I think I made this point at least implicitly, and certainly don't have an argument with it.

The only way to make the argument that Pedro Martinez was a better pitcher of the early 1990s than Mike Mussina is to point to the entirety of their careers, including the part outside the early 1990s. When you do that, David Cone, Jimmy Key, and Jack McDowell all fall well behind Mike Mussina, and you're back to the original argument of Mussina being the 8th-best starting pitcher of his "generation".
Here's the thing, though. Let's say we agreed on a metric, and that metric told us that, on average, by year, Mussina was the 10.2th best pitcher. Even though, for career, we might agree Moose is the 8th best pitcher of his generation, how should we consider it if, after throwing out Randy Johnson for, say, 1992, we have to bring in McDowell and Bob Tewksbury? And after tossing, say, Glavine from 1994, we have to bring in Coney.

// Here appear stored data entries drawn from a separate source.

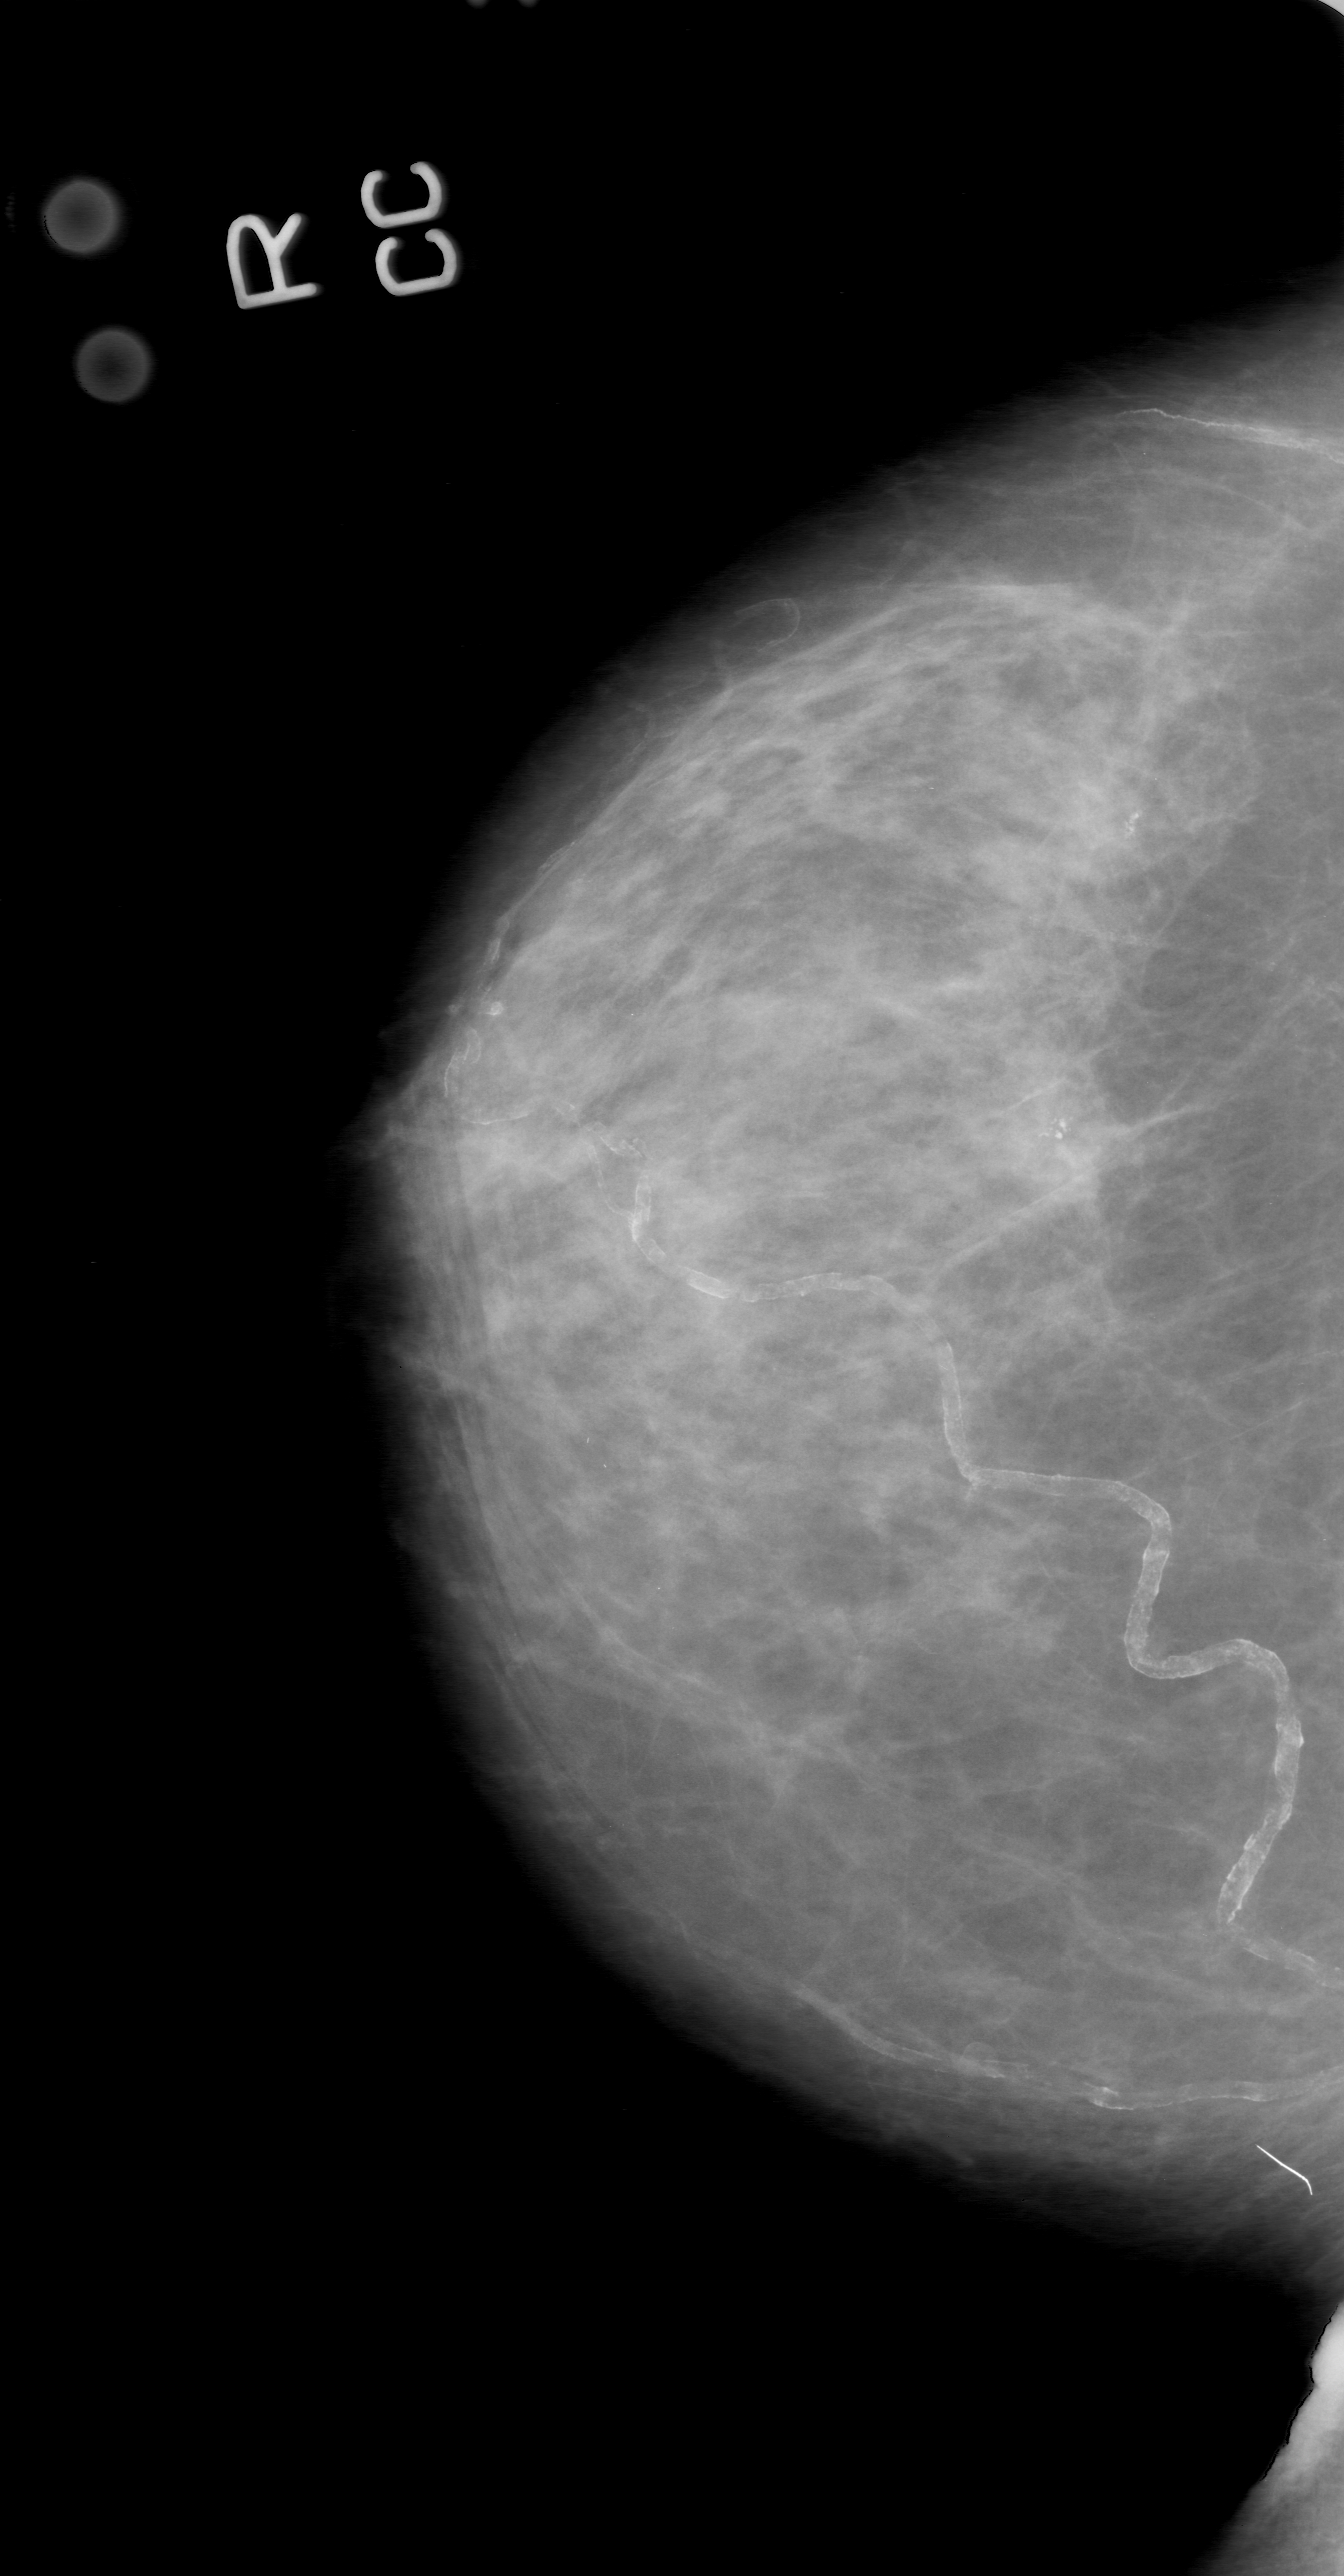
Digitized screen-film mammogram, right breast, CC view, breast composition: heterogeneously dense (BI-RADS density category 3 of 4).
Radiologist-marked abnormalities on this image: calcifications, morphology coarse, distribution clustered; BI-RADS assessment category 0 (incomplete: needs additional imaging); subtlety rating 5 on a 1 (subtle) to 5 (obvious) scale; pathology (as recorded): benign.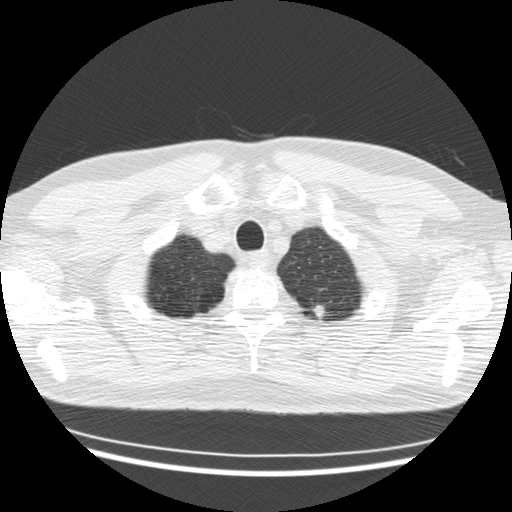
Low-dose screening chest CT, axial slice. Second annual screen. Lung window (W 1500 / L -600 HU). 2.5 mm slice thickness. Standard (soft-tissue) reconstruction kernel (STANDARD). Slice 20 of 176 in the series. 512 × 512 image matrix. Male participant, aged 57 years at enrolment. Former smoker at enrolment.
Lesion marked by an expert reader, bounding box [x1, y1, x2, y2] px = [305, 298, 335, 324]. The screening reader recorded 2 non-calcified nodules or masses ≥4 mm on this exam; which of them this box marks is not recorded. Lung cancer was diagnosed 332 days after this screen: adenocarcinoma, NOS, left upper lobe, stage IV (AJCC 6th edition), 50 mm at pathology.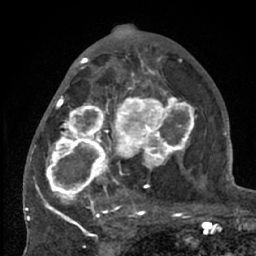
Breast MRI (dynamic contrast-enhanced), one axial slice. Slice 35 of 66 in the series (ordered by position). Cropped to one breast. Dynamic contrast-enhanced series, time point 2 of 7 at this slice position (early post-contrast). 1.5 T. TE 3 ms, TR 6.2 ms. 256 × 256 image matrix, field of view 150 × 150 mm. Female patient.
Annotated regions visible in this slice (semi-automatic segmentation, software-assisted and operator-edited):
- enhancing-tissue mask used for the functional tumour volume (all voxels passing the contrast-enhancement thresholds inside the analysis volume; usually the tumour): bounding box (x1, y1, x2, y2) in pixels: (38, 70, 204, 226)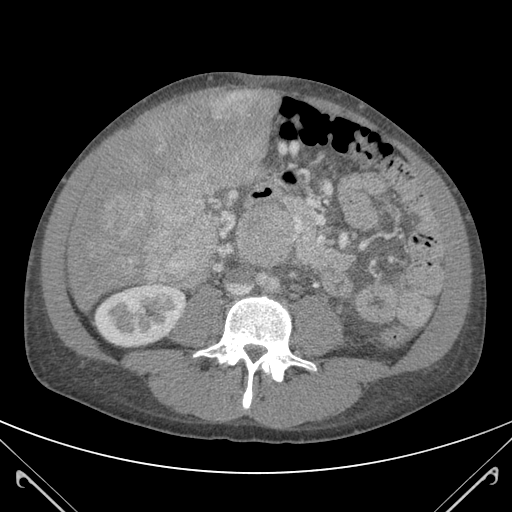
Contrast-enhanced abdominal CT (liver protocol), one axial slice. Slice 39 of 118 in the series (ordered by position). 120 kVp. Soft-tissue window (W 400 / L 40 HU). 3 mm slice thickness. 512 × 512 image matrix. From the clinical record (not read from this slice): diagnosis: hepatocellular carcinoma (patient treated with transarterial chemoembolisation; whether this scan precedes or follows treatment is not stated here); TNM stage (as recorded): Stage-IIIB; Child-Pugh class: A.
Annotated regions visible in this slice (semi-automatic segmentation, software-assisted and operator-edited):
- liver parenchyma outside the tumour (the mass and vessels are separate outlines, so this box may not span the whole liver): box from (x=68, y=90) to (x=278, y=310) px
- mass: (x=90, y=90)–(x=270, y=284)
- portal vein: (x=200, y=201)–(x=202, y=204)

What I'm doing with this is rethinking the value of the whole "he's the eighth best of his generation" argument, since a guy could be the eighth best of his generation but never be a top ten pitcher in any one season, or might on average not be a top ten guy--that would have to undermine his claim to the Hall, wouldn't it?
   100. Kiko Sakata Posted: November 30, 2008 at 11:47 PM (#3017705)
Let's say we agreed on a metric, and that metric told us that, on average, by year, Mussina was the 10.2th best pitcher.


But nobody has pointed to a single season of Mike Mussina's career and identified 9 starting pitchers who were clearly better in that season using a consistent methodology, much less done so for all 18 years of his career. If you agree with me that adding Cone means we can throw out Pedro, RJ, Schilling, and Glavine, who are the other 4 pitchers (if I grant you Cone, Smoltz, Clemens, Maddux, and Kevin Brown) that would drop Mussina down to 10th? And that's giving you guys that I probably don't think really have a case for being better than Mussina over the time period in question.

I mean, the idea that Bob Tewksbury matching Mussina's ERA+ (157) in 8 fewer IP in what was a fluke career season for Tewks vs. Mussina's age-23 season, somehow weakens Mussina's Hall-of-Fame case seems bizarre to me.

In fact, I think Mussina's argument is more likely to be just the opposite of the one you posit. That is, I suspect it's more likely to be the case that Mussina was consistently the 4th-6th best starter through the course of his career, but behind different top 3's all of whom end up passing him in overall career value (Clemens, Maddux early; Pedro, RJ, Schilling late).